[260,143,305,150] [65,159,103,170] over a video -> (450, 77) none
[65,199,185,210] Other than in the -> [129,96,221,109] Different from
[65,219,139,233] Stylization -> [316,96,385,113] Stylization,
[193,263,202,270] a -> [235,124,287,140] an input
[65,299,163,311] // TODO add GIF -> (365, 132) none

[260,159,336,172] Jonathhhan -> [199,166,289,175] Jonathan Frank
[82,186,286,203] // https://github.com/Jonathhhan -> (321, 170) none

☆ ☆ ☆ ☆ ☆ ☆ ☆

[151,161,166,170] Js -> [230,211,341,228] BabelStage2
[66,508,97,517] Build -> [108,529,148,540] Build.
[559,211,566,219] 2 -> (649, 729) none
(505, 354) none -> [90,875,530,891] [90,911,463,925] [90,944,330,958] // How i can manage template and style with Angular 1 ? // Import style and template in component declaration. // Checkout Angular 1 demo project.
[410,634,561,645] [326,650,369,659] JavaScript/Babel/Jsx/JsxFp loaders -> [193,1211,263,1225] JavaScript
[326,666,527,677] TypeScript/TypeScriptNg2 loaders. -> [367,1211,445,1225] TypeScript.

☆ ☆ ☆ ☆ ☆ ☆ ☆

_ABOUT THIS TASK_
Only one stretch of the data above is needed. Restate it word for word, from the line containing "[65,299,163,311] // TODO" through the line containing "[82,186,286,203] // https://github.com/Jonathhhan", both ends included.

_REPLY TO THE EXERCISE_
[65,299,163,311] // TODO add GIF -> (365, 132) none

[260,159,336,172] Jonathhhan -> [199,166,289,175] Jonathan Frank
[82,186,286,203] // https://github.com/Jonathhhan -> (321, 170) none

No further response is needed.